▶ _ACTION ITEM_
Continue the role-playing game advice on Hero Points and Dark Marks, beginning directly after its final sentence.

▶ _SOURCE EXTRACT_
______________________________
You could try Hero Points that you can only get for doing heroic things. You get none to start with or with your level - only heroic actions.

If you want a "Sin" system you should have a good reason for it in game. Maybe your PCs are gifted by a certain God. He demands a certain level of behavior from his Gifted. That way it make more sense.

You could also do a "karma" system (not like Shadowrun). Basically if you do something that the group or the GM thinks is too cruel then they can give that PC a Dark Mark. This is like the opposite of a Hero Point. Whenever the character rolls a 1 on any roll the effect of that error is magnified. If you normally would have someone throw their sword then make them break it. If they would spill something in a person's face because of a bad social roll they instead trip and drive their fork into the person's throat. Their horse snaps it's neck on a bad riding roll.
______________________________
(Dataset items)
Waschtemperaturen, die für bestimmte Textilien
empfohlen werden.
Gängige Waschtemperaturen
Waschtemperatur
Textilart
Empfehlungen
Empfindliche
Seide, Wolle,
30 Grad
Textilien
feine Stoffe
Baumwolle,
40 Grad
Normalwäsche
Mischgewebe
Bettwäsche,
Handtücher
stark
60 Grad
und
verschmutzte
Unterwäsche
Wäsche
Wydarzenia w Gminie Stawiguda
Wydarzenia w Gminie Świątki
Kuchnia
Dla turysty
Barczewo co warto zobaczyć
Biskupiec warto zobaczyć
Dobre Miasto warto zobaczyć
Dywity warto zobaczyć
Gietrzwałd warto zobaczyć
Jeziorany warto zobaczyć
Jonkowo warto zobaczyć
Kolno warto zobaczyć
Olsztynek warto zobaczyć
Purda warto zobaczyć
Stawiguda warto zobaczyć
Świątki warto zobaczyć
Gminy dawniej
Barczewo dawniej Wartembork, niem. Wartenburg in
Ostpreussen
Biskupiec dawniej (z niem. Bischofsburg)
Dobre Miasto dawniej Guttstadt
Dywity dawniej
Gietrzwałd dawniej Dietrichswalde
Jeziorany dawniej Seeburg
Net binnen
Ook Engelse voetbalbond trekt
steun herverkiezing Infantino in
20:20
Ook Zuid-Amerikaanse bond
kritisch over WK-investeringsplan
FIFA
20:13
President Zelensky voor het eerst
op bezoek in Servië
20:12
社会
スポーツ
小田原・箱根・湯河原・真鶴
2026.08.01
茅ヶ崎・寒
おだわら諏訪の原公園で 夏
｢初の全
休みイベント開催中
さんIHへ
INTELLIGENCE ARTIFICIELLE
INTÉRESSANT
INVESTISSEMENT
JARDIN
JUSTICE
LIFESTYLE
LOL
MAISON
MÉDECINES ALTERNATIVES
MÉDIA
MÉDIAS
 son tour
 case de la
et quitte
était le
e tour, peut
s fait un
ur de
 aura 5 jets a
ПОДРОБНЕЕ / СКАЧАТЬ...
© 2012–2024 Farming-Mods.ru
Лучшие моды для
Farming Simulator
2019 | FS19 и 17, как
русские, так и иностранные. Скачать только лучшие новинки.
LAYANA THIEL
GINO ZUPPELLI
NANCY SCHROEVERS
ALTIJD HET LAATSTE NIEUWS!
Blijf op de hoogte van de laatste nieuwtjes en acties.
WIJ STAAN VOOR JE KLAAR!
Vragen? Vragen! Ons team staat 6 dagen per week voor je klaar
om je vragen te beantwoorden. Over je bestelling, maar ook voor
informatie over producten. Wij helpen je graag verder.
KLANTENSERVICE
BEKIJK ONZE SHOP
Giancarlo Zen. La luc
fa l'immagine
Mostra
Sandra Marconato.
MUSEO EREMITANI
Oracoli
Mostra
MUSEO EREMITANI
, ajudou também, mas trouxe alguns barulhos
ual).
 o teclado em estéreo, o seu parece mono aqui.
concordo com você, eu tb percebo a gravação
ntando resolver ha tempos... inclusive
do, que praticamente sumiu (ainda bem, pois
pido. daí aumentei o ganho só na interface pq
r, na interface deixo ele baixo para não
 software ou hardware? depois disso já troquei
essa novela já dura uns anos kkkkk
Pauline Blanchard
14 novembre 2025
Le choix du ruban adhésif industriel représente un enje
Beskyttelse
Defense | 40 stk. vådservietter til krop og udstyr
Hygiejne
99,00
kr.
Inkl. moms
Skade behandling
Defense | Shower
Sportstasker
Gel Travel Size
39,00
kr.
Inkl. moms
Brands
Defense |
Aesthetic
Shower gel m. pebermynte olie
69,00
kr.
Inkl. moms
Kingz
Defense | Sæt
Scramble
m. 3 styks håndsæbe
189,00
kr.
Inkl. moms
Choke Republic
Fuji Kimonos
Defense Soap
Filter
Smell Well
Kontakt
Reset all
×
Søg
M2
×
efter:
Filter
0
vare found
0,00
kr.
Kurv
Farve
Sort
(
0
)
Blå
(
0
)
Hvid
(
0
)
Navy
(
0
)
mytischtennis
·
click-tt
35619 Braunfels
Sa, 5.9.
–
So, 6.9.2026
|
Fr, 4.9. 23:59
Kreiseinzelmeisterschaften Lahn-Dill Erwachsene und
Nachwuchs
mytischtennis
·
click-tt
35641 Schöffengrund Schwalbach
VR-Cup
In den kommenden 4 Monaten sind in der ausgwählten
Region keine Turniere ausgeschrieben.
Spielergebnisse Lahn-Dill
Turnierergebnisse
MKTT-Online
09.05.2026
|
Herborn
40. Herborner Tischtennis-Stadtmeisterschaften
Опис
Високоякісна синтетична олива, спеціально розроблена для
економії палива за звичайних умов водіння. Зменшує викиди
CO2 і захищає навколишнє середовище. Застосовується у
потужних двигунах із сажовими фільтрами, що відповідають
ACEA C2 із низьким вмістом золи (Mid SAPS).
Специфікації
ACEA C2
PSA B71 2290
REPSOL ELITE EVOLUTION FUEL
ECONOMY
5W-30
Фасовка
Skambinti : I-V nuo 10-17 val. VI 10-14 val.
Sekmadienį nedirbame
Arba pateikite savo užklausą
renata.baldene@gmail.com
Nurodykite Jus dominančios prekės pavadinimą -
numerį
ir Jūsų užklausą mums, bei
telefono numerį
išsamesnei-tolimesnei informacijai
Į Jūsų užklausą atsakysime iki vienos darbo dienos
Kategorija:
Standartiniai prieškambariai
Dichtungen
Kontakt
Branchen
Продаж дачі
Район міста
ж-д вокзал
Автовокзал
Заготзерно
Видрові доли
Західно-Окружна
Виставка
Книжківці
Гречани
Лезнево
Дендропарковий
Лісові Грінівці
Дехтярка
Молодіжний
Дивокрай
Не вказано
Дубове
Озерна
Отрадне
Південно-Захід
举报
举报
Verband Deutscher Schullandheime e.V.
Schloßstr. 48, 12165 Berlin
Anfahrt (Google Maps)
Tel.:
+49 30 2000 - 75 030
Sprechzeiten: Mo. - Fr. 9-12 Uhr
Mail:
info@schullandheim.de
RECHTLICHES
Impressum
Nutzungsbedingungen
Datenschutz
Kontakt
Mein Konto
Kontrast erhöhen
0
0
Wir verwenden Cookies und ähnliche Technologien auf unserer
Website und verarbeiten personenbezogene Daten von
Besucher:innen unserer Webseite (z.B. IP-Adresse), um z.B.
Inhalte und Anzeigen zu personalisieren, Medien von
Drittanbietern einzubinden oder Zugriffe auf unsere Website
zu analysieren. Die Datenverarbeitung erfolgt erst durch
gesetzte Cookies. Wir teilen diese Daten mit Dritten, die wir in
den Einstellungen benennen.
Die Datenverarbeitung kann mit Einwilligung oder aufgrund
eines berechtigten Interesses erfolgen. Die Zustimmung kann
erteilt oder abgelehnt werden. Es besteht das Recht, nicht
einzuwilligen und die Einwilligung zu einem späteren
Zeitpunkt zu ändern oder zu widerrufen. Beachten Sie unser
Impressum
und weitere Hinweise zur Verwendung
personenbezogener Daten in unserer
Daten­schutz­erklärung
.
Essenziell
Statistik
______________________________
▶ _RESPONSE_
There are two keys to this karma system. One is to let any of the players put up the other player's actions for a vote to get a black mark. If only half of the people say yes then they get it. This will make it not you against them but something that they will think about with the whole team.

The other thing is that they have to do something that would normally give them a Hero point to get rid of it and they don't also get the hero point. It is spent in that action. They can't use older hero points until they resolve this either, not in normal actions and not to preemptively get rid of the Dark Mark.

They will be stumbling over themselves to help everyone cross the street and hold doors for every little old lady in town.